# Given passage:
[Start of section]
Cherry Hill Mortgage Investment Corporation (NYSE:CHMI) Q2 2025 Earnings Call Transcript

Cherry Hill Mortgage Investment Corporation (NYSE:CHMI) Q2 2025 Earnings Call Transcript August 7, 2025

Cherry Hill Mortgage Investment Corporation misses on earnings expectations. Reported EPS is $0.1 EPS, expectations were $0.12.

Operator: Good afternoon, and welcome to the Cherry Hill Mortgage Investment Corporation Second Quarter 2025 Earnings Call. I am Frans, and I’ll be the operator assisting you today. [Operator Instructions] I would be now like to turn the call over to Peter Sceusa with ICR. Please go ahead.

Peter Sceusa: We’d like to thank you for joining us today for Cherry Hill Mortgage Investment Corporation’s Second Quarter 2025 Conference Call. In addition to this call, we have issued a press release that was distributed earlier this afternoon and posted that press release and second quarter 2025 investor presentation to the Investor Relations section of our website at www.chmireit.com. On today’s call, management’s prepared remarks and answers to your questions may contain forward-looking statements that are subject to risks and uncertainties that could cause actual results to differ from those discussed today. Examples of forward-looking statements include those related to interest income, financial guidance, IRRs, future expected cash flows as well as prepayment and recapture rates, delinquencies and non-GAAP financial measures such as earnings available for distribution, or EAD, and comprehensive income.
[End of section]
Quote the entire earnings call transcript above word for word.

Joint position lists
[Start of section]
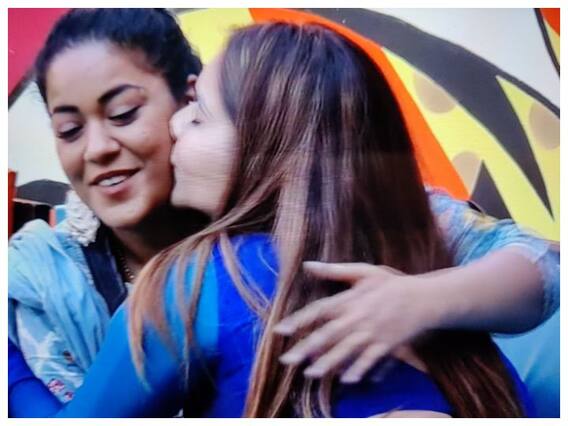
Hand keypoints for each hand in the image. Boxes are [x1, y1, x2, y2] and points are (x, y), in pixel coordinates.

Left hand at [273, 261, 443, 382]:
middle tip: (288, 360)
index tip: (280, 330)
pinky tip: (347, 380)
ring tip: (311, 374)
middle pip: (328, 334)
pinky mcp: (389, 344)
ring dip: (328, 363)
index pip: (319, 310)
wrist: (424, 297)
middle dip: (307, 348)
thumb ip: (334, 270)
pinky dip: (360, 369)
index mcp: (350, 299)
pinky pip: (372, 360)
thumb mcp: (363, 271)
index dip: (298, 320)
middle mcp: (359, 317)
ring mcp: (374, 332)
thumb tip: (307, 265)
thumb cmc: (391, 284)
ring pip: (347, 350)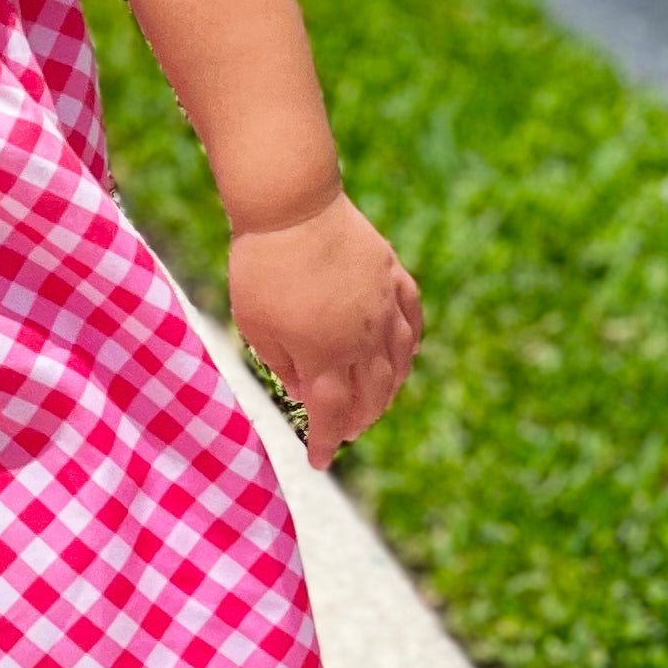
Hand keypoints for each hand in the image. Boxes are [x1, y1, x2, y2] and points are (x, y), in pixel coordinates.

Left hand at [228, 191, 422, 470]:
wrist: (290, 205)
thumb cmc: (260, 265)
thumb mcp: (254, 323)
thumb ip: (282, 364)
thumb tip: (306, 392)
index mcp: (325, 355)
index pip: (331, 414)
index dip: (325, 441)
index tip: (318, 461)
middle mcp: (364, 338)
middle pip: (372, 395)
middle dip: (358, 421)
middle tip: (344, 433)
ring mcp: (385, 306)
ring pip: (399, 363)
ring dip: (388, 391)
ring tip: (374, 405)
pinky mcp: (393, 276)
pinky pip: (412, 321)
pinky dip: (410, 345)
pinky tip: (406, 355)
[End of section]
# Answer below:
Cherry Hill Mortgage Investment Corporation (NYSE:CHMI) Q2 2025 Earnings Call Transcript

Cherry Hill Mortgage Investment Corporation (NYSE:CHMI) Q2 2025 Earnings Call Transcript August 7, 2025

Cherry Hill Mortgage Investment Corporation misses on earnings expectations. Reported EPS is $0.1 EPS, expectations were $0.12.

Operator: Good afternoon, and welcome to the Cherry Hill Mortgage Investment Corporation Second Quarter 2025 Earnings Call. I am Frans, and I’ll be the operator assisting you today. [Operator Instructions] I would be now like to turn the call over to Peter Sceusa with ICR. Please go ahead.

Peter Sceusa: We’d like to thank you for joining us today for Cherry Hill Mortgage Investment Corporation’s Second Quarter 2025 Conference Call. In addition to this call, we have issued a press release that was distributed earlier this afternoon and posted that press release and second quarter 2025 investor presentation to the Investor Relations section of our website at www.chmireit.com. On today’s call, management’s prepared remarks and answers to your questions may contain forward-looking statements that are subject to risks and uncertainties that could cause actual results to differ from those discussed today. Examples of forward-looking statements include those related to interest income, financial guidance, IRRs, future expected cash flows as well as prepayment and recapture rates, delinquencies and non-GAAP financial measures such as earnings available for distribution, or EAD, and comprehensive income.